● SELECTION
::::::::

- Born: William Michael Mileos 6 December 1980 (age 45) Australia

Comedy career
- Years active: 2006–present
- Medium: Stand-up
- Website: MikeyMileos.com

= Mikey Mileos =

Australian stand-up comedian

Mikey Mileos (born 6 December 1980) is a stand up comedian and comedy writer from Sydney, Australia who lives in Japan.

In April 2009, Mileos was a national finalist in Triple J radio's Raw Comedy competition, a nationally televised event. Since then, he has played at almost every major comedy club in Australia. In 2010, he was selected to perform alongside a slew of international comedy veterans in the Sydney Comedy Festival's Cracker Night gala, a rare feat considering he did not actually have a show in the festival.

His comedic style combines observational comedy into one-liners, incorporating political and philosophical ideas.

::::::::

● DATASET
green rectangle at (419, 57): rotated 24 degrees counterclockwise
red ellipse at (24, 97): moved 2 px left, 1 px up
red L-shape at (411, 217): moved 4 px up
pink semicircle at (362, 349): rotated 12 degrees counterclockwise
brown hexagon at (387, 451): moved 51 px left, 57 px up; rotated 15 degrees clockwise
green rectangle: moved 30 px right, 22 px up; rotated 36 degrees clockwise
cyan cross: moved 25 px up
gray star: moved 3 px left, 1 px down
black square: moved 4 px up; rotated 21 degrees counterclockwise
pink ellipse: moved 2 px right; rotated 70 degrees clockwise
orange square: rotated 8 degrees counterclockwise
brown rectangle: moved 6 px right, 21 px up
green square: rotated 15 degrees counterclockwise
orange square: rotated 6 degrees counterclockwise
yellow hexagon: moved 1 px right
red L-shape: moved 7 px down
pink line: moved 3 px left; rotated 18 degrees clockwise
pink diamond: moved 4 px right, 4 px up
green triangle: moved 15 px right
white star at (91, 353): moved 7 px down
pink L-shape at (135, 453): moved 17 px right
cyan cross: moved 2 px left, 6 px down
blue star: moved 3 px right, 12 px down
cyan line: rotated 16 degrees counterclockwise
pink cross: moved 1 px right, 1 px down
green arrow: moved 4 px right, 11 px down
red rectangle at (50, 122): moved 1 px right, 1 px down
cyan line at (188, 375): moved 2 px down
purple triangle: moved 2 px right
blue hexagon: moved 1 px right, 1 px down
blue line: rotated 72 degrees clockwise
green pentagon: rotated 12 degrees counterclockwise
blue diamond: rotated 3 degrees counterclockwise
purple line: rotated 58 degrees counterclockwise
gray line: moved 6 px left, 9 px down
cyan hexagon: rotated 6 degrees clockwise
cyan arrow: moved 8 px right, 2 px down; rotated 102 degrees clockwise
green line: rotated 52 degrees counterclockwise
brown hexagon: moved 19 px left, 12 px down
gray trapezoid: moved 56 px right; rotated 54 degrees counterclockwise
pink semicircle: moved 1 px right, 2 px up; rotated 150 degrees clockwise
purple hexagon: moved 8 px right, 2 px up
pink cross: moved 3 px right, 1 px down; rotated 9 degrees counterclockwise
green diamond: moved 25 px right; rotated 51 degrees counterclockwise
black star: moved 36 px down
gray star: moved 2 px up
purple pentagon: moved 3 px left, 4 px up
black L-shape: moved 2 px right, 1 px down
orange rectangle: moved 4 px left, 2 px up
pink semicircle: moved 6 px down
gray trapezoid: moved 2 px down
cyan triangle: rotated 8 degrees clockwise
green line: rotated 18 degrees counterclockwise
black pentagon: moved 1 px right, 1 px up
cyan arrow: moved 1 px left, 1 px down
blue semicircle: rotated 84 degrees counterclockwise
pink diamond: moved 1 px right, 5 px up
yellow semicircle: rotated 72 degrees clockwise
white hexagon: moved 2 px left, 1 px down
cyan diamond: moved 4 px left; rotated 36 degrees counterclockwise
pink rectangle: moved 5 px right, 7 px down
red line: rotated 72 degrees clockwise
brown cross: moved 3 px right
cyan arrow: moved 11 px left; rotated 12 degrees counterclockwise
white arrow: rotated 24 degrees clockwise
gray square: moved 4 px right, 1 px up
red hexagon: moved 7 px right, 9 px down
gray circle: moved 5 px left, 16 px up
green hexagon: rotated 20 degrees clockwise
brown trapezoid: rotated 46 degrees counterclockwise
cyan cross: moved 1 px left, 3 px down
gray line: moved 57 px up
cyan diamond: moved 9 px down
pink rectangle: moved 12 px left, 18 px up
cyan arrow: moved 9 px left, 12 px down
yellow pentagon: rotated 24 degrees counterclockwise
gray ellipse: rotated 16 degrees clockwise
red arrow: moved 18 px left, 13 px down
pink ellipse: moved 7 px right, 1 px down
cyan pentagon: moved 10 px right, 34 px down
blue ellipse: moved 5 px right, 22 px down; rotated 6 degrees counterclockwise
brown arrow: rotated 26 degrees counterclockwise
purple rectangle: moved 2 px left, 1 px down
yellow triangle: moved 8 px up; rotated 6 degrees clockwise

::::::::

● OBJECTIVES
1. Using the Mikey Mileos text, decide whether each statement agrees with it: (a) Mileos was a national finalist in the Raw Comedy competition in April 2009; (b) Mileos had his own show in the Sydney Comedy Festival when he performed at the Cracker Night gala; (c) Mileos lives in Sydney. For each, answer yes or no and quote the words that settle it.
2. Please transcribe the part of the Mikey Mileos text that opens with the words containing "Australian stand-up comedian" and closes with "in the festival.".

● SOLUTIONS TO THE PROBLEMS
1.
(a) Yes: "In April 2009, Mileos was a national finalist in Triple J radio's Raw Comedy competition"
(b) No: "he did not actually have a show in the festival"
(c) No: "from Sydney, Australia who lives in Japan"

2.
Australian stand-up comedian

Mikey Mileos (born 6 December 1980) is a stand up comedian and comedy writer from Sydney, Australia who lives in Japan.

In April 2009, Mileos was a national finalist in Triple J radio's Raw Comedy competition, a nationally televised event. Since then, he has played at almost every major comedy club in Australia. In 2010, he was selected to perform alongside a slew of international comedy veterans in the Sydney Comedy Festival's Cracker Night gala, a rare feat considering he did not actually have a show in the festival.